The consumer is usually not a direct payer
Because most Americans receive health care through insurance provided by their employer or government (in the case of Medicare or Medicaid), the part of the cost removed from it. And not caring about the bottom line means providers can raise prices if consumers don’t notice. There is little pressure in the comparative store; when people do this, it can be difficult to get a clear estimate of the cost of the procedures.
Multiple inefficiencies in the US system
The U.S. payment system also provides procedures, so there is little incentive for healthcare providers to restrict tests or treatments. This can lead to more services, increasing the costs paid by insurance companies, which then impose them on consumers.
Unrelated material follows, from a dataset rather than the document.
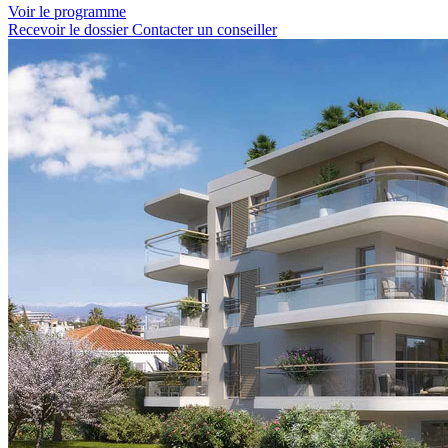
Voir le programme
Recevoir le dossier
Contacter un conseiller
Because of the many insurance plans and paperwork required to process claims, much of what happens in a hospital or doctor’s office is not medical at all. Unlike countries with centralized single-payer systems that have private insurance, about 25% of health care costs are administrative.
Because members are in the risk pool, about three quarters of policyholders pay for the costs incurred by about a quarter of people with chronic health problems.
In terms of performance, the US ranks last among 11 countries in the latest Commonwealth Fund study; the first and second were entered by the USA and Sweden.
A competitive model can drive some costs
As healthcare providers compete for patients, they invest in equipment, luxury offices, marketing and private rooms, which increases their costs. It also creates redundancy and inefficiency, which also drives up prices. Their fees must be high enough to cover the significant costs of abuse insurance.